Doctor of Nursing Practice (DNP) Projects

Access Control

Open Access

Creative Commons License

Creative Commons License
This work is licensed under a Creative Commons Attribution-Noncommercial-No Derivative Works 3.0 License.

Embargo Period

4-30-2017

Degree Program

Doctor of Nursing Practice

Degree Track

Family Nurse Practioner

Year Degree Awarded

2017

Month Degree Awarded

May

Keywords

fluoride varnish, dental caries, children, primary teeth, pediatric, caries

Advisor

Terrie Black

DNP Project Chair

Terrie Black

DNP Project Member Name

Pamela Aselton

DNP Project Outside Member Name

Ashley Miller

Abstract

Purpose: The United States (U.S.) has a persistent problem of dental caries in primary teeth with a greater prevalence of dental caries found in minority and poor children. The majority of children in the U.S. experience dental caries in their primary teeth by age eight. This problem could be addressed by primary care providers applying fluoride varnish (FV) to children's teeth starting at the age of primary tooth eruption. The causes of dental caries in children’s primary teeth are multifactorial and therefore require multiple interventions. Around the world providers are utilizing FV as an effective and easily administered strategy. This author implemented a quality improvement project of a FV application program in a Vermont pediatric practice, based on a United States Preventive Services Task Force (USPSTF) guideline.
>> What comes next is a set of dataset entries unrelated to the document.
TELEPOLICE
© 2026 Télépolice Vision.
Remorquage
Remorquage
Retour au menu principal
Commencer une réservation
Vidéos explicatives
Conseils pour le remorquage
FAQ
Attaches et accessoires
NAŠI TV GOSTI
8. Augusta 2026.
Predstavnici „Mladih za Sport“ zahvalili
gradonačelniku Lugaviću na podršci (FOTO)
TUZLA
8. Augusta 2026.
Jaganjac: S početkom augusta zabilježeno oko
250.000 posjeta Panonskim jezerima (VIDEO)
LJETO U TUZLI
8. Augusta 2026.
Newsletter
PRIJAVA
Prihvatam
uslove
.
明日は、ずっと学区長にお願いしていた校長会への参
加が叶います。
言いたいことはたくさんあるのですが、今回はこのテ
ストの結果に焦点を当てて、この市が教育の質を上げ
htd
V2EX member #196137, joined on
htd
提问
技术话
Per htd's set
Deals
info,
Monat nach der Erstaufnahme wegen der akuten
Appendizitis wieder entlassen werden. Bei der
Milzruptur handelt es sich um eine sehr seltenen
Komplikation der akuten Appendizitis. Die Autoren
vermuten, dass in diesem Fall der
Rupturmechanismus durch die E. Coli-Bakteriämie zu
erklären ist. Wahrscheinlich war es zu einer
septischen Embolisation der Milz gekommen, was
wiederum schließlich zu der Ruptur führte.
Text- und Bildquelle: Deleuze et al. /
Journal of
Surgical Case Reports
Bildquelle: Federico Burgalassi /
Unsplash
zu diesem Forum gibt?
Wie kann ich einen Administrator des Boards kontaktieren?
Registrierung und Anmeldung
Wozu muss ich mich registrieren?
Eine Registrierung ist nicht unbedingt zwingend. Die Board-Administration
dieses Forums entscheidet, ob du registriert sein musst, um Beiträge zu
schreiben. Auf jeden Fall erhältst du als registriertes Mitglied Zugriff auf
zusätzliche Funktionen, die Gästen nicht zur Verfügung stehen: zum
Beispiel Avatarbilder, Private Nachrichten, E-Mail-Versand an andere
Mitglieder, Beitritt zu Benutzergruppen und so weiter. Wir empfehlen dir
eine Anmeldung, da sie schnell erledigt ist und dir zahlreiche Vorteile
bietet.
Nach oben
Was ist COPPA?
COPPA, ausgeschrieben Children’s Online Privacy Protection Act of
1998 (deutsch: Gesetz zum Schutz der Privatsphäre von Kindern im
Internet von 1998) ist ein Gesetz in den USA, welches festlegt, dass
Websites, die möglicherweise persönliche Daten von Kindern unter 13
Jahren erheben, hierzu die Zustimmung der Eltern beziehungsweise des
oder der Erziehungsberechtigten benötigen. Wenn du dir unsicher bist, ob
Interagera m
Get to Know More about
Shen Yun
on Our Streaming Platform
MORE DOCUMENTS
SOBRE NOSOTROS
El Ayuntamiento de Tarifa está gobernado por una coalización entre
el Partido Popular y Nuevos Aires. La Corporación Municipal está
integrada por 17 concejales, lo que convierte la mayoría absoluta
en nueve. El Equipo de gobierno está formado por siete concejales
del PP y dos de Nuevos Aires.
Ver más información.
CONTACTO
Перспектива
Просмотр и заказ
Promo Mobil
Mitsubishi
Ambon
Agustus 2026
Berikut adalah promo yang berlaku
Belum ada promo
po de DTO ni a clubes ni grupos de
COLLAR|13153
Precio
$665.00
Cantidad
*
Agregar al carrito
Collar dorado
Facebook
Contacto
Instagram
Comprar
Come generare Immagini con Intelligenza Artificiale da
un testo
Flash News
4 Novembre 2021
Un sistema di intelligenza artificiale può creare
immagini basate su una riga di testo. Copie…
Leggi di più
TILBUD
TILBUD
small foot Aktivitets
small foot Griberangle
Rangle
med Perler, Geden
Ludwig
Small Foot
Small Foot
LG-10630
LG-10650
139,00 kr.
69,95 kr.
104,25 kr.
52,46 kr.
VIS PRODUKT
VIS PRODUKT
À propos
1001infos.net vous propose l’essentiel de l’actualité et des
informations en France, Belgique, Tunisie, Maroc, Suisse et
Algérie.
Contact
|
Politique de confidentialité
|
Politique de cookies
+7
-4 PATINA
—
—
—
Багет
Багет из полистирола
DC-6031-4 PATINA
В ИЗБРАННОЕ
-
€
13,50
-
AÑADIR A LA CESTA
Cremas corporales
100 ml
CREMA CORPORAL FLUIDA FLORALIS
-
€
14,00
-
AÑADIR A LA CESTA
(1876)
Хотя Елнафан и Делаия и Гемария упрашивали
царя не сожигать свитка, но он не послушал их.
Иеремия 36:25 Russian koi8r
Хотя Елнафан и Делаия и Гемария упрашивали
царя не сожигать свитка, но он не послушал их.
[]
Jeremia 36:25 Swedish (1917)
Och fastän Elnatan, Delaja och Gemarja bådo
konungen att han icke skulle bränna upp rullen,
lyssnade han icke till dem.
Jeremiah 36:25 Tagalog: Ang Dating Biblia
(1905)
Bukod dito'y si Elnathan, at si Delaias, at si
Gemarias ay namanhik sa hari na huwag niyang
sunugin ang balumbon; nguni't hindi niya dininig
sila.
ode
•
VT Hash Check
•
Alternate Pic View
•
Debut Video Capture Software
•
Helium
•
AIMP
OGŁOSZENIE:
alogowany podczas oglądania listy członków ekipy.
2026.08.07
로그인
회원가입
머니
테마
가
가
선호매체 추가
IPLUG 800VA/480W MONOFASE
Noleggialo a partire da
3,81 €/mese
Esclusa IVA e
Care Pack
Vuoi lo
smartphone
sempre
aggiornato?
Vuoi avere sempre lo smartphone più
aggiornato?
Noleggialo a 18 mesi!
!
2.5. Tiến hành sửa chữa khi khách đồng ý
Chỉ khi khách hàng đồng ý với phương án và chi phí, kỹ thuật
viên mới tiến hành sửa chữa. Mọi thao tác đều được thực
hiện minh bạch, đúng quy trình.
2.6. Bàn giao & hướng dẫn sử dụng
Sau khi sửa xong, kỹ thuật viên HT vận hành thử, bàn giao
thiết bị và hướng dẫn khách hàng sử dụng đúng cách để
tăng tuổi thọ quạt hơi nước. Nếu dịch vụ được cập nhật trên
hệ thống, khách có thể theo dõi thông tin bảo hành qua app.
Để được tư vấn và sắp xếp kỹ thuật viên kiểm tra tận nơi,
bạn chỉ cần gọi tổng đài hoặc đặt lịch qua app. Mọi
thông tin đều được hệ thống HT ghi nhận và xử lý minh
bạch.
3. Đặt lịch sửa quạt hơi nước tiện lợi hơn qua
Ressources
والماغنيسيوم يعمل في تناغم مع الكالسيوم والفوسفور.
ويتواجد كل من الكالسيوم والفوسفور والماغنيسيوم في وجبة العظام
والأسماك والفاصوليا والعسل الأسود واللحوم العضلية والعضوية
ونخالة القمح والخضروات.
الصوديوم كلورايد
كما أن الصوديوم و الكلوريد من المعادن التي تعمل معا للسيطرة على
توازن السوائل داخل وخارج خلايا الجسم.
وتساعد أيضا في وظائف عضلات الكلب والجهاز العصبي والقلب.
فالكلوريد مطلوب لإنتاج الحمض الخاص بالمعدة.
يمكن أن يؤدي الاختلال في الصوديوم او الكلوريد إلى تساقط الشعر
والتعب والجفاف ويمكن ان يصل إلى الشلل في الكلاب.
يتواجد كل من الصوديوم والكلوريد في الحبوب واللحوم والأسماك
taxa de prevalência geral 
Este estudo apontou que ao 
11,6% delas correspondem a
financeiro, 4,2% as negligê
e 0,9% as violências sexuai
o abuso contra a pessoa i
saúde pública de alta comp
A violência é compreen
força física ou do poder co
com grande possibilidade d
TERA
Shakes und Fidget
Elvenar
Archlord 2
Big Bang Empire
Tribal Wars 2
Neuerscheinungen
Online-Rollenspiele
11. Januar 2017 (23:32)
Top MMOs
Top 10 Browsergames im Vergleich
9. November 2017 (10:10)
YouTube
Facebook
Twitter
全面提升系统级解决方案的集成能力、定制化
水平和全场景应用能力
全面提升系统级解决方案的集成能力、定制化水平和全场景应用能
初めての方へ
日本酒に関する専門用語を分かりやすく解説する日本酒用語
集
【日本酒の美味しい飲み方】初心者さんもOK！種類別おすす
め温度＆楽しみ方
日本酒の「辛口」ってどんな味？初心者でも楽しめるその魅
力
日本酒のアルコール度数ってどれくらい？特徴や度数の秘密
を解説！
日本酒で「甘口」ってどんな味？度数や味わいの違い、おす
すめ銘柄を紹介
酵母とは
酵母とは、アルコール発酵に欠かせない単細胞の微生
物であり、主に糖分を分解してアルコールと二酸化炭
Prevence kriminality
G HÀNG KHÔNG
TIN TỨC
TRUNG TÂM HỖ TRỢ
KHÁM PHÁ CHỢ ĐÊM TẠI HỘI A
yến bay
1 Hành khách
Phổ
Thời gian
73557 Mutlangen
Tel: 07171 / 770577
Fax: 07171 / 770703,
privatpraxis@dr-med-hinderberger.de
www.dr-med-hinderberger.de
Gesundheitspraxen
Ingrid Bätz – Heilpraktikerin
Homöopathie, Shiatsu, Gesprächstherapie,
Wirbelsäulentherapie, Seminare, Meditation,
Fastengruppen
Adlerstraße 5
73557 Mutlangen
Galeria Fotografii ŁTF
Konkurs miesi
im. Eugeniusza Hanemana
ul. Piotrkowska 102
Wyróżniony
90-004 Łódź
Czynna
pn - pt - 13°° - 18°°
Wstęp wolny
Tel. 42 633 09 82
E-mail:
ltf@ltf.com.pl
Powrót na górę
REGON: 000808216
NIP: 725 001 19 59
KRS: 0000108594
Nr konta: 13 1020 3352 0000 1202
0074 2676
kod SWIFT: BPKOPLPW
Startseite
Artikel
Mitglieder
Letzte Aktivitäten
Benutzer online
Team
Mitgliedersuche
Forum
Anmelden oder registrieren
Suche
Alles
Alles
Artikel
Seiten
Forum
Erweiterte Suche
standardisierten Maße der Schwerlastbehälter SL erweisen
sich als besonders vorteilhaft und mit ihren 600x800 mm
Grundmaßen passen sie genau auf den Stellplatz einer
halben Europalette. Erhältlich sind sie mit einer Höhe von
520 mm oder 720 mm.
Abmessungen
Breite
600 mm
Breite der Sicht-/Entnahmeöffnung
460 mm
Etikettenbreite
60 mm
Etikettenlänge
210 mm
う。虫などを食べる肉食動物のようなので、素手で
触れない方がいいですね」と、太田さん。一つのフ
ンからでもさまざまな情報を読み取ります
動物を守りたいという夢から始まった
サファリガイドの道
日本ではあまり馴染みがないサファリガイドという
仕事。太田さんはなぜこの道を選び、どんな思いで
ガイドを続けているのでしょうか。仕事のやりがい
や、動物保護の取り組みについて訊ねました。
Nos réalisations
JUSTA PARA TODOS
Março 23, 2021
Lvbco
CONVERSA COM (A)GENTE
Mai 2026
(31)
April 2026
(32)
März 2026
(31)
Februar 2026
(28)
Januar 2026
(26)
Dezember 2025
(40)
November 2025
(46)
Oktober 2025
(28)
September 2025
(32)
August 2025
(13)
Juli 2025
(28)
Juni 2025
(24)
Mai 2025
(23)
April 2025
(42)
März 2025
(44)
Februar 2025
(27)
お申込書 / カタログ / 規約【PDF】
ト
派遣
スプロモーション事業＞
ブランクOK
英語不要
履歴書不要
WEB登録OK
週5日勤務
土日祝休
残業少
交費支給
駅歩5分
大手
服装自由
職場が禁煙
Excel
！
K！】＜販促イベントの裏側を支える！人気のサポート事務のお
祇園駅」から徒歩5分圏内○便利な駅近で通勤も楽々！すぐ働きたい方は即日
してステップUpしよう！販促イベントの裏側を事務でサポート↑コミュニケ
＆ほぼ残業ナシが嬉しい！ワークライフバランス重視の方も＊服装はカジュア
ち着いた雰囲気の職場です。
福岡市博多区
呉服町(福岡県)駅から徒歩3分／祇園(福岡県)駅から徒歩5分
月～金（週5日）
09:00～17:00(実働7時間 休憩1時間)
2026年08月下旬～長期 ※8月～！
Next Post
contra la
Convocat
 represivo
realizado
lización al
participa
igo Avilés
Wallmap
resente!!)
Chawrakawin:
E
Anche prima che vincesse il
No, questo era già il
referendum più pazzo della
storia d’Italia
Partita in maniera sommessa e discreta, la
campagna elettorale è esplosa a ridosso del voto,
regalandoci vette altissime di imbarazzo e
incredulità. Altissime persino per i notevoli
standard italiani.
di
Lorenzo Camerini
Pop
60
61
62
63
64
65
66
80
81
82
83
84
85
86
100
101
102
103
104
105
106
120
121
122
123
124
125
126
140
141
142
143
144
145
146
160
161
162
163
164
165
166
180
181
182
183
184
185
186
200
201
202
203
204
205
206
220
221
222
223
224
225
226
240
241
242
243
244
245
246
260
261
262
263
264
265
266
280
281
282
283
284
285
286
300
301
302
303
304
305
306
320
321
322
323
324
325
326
Methods: After thorough preparation a staff training in FV application was done for providers and staff along with the pre-project questionnaire. The DNP student consulted with providers, registered nurses (RNs), the billing person and the office receptionist to determine the number of eligible patients who received FV. Qualitative data about facilitators and barriers to FV application were collected. At the conclusion of 4 months a post-questionnaire was done and a debrief of the project.

Results: Fluoride varnish was applied during well child check-ups (WCC) for children aged 9, 18, 24, and 30 months. Over the course of the project study 56% of patients received FV at their WCCs. Findings included: the staffs thorough understanding of pediatric dental health issues, ease of adding FV application to the flow of WCCs, positive reception by parents, FV as a meaningful use quality measure for AthenaNet, Electronic Health Record (EHR), increased oral health education, consistent reimbursement for the treatment.

Conclusion: This quality improvement project successfully introduced a FV application program to a pediatric practice. Fluoride varnish was applied during WCCs for children aged 9, 18, 24, and 30 months. Future suggestions include implementing similar programs in larger, more urban practices, considering safety studies to include children in the 6 to 12 month age range, and cohort studies to assess the efficacy of FV application programs.